Kampiunnews|Jakarta – Sejumlah partai politik resmi menonaktifkan lima kadernya yang duduk di DPR RI buntut pernyataan publik yang dinilai kontroversial dan melukai hati rakyat. Mereka adalah Ahmad Sahroni, Nafa Urbach, Eko Hendro Purnomo (Eko Patrio), Surya Utama (Uya Kuya), serta Adies Kadir.
Ketua Mahkamah Kehormatan Dewan (MKD) DPR RI, Nazaruddin Dek Gam, menegaskan bahwa langkah penonaktifan penting dilakukan untuk menjaga kehormatan lembaga legislatif.
“Kalau sudah dinonaktifkan, artinya mereka tidak bisa lagi beraktivitas sebagai anggota DPR. Status nonaktif bukan hanya simbolik, melainkan juga mencabut seluruh fasilitas dan tunjangan yang melekat,” ujarnya.

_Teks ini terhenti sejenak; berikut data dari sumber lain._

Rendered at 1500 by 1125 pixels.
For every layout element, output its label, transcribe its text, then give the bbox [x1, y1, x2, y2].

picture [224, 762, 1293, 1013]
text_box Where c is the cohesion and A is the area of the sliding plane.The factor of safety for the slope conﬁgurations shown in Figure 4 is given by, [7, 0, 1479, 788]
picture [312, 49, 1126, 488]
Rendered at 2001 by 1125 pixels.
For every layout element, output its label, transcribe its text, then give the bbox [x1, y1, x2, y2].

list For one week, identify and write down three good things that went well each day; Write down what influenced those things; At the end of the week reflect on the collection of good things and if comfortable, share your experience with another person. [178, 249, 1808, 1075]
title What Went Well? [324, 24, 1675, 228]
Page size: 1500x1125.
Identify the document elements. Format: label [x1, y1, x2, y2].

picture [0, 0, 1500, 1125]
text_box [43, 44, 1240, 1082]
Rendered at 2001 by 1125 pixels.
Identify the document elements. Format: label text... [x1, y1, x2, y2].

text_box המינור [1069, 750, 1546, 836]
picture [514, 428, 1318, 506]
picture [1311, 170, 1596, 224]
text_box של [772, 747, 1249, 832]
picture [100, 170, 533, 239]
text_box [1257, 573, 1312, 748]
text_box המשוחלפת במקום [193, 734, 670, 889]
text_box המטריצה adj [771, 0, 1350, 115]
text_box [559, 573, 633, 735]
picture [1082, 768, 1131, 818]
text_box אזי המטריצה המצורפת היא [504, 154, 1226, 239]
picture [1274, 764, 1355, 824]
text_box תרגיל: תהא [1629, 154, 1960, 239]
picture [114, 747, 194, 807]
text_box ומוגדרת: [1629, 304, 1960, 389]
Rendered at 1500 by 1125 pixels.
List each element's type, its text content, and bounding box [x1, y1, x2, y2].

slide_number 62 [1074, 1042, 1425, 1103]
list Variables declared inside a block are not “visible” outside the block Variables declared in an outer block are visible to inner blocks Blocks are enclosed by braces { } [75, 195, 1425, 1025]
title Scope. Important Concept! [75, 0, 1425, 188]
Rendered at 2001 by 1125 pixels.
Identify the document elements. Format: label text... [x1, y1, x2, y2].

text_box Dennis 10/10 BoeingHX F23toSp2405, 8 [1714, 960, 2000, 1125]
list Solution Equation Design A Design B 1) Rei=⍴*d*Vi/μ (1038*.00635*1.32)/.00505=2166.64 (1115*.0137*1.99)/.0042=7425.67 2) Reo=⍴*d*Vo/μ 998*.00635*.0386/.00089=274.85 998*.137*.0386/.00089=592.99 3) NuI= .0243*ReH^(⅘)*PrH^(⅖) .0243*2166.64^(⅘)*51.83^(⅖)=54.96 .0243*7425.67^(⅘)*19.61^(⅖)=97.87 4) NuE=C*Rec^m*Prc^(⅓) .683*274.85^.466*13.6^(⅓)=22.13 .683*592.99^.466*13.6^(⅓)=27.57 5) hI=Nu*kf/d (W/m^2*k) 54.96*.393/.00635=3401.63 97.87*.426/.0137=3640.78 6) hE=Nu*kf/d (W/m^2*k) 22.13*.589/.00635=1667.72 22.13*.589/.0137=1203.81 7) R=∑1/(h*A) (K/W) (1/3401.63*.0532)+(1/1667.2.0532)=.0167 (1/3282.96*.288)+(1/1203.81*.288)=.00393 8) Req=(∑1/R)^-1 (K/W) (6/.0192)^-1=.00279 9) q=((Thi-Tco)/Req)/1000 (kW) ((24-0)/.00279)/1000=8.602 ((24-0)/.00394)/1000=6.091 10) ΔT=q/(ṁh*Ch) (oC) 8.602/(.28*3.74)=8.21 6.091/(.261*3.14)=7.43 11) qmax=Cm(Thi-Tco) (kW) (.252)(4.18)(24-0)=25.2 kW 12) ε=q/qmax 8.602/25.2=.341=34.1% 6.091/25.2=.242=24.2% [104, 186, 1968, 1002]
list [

Partai NasDem menjadi yang pertama mengambil langkah dengan menonaktifkan Wakil Ketua Komisi III DPR RI Ahmad Sahroni dan anggota Komisi IX DPR RI Nafa Urbach. Keputusan itu ditandatangani langsung oleh Ketua Umum Surya Paloh dan Sekjen Hermawi Taslim.
“Dalam perjalanan mengemban aspirasi masyarakat, ada pernyataan kader DPR RI dari Fraksi NasDem yang menyinggung rakyat. Hal ini merupakan penyimpangan terhadap perjuangan partai,” bunyi pertimbangan resmi keputusan tersebut.
Langkah serupa diambil Partai Amanat Nasional (PAN) terhadap Eko Patrio (Wakil Ketua Komisi VI DPR RI sekaligus Sekjen PAN) dan Surya Utama alias Uya Kuya (anggota Komisi IX DPR RI). Penonaktifan berlaku mulai Senin, 1 September 2025.
“DPP PAN memutuskan menonaktifkan Eko Patrio dan Uya Kuya dari Fraksi PAN DPR RI, menyikapi dinamika politik saat ini,” ujar Wakil Ketua Umum PAN Viva Yoga.
Partai Golkar turut mengambil sikap dengan menonaktifkan Wakil Ketua DPR RI Adies Kadir, setelah pernyataannya mengenai tunjangan DPR memicu kontroversi publik.
“Penonaktifan berlaku sejak Senin, 1 September 2025,” kata Sekjen Golkar Ahmad Sarmuji.
Nazaruddin menegaskan, MKD DPR akan terus mendorong ketua umum partai politik mengambil langkah tegas demi menjaga integritas DPR.
“Kalau tidak ada tindakan dari partai, masyarakat bisa menilai DPR sebagai lembaga yang tidak serius menjaga kehormatannya,” pungkasnya.